Citigroup is poised to make “significant changes” to how it operates as an organisation in order to meet commitments to its stakeholders.
The investment bank announced plans to fully align its management structure with its business strategy in efforts to simplify the bank's operations in a series of sweeping changes that will give Citi chief executive Jane Fraser significantly more say over the day-to-day running of the company.
To implement its ambitions, the heads of Citi’s five interconnected businesses – wealth, services, markets, US personal banking, and banking & international – will now report directly to Fraser and become members of the executive management team.
The scope of Citi’s geographic management will narrow to local-market client coverage and delivery, and legal entity management, while leadership of the firm’s geographies outside of North America are now to be consolidated under head of international Ernesto Torres Cantú.
According to Reuters, this move will result in job cuts, but the news agency noted that the number of roles affected and the financial impact remain unclear.
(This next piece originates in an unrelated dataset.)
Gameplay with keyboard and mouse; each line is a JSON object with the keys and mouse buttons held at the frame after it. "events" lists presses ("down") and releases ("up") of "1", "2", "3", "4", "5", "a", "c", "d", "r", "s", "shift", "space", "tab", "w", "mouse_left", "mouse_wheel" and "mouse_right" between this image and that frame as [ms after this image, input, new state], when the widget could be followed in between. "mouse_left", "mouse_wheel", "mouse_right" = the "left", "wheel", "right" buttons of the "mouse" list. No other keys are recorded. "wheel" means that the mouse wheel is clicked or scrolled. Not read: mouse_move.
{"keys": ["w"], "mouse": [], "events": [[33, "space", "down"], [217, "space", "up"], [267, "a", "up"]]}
Citi has also created a new client organisation which it said would be responsible for strengthening client engagement and experience across the bank’s global network and businesses. The group will be led by David Livingstone as its chief client officer. Livingstone took up the role in September having previously served as chief executive of Citi’s activities in Europe, the Middle East and Africa.
Of the announced changes, Jane Fraser said she was “determined” that Citi would deliver to its full potential and that the changes would ultimately “eliminate unnecessary complexity across the bank”.
“These changes eliminate unnecessary complexity across the bank, increase accountability for delivering excellent client service and strengthen our ability to benefit from the natural linkages that exist amongst our businesses, all with an eye toward delivering on our medium-term targets and our transformation.”
As reported by Reuters, Fraser recently told a group of investors at a conference in New York: "We have taken hard, consequential, tough decisions here," and went on to acknowledge that not all changes were "going to be universally popular within our bank".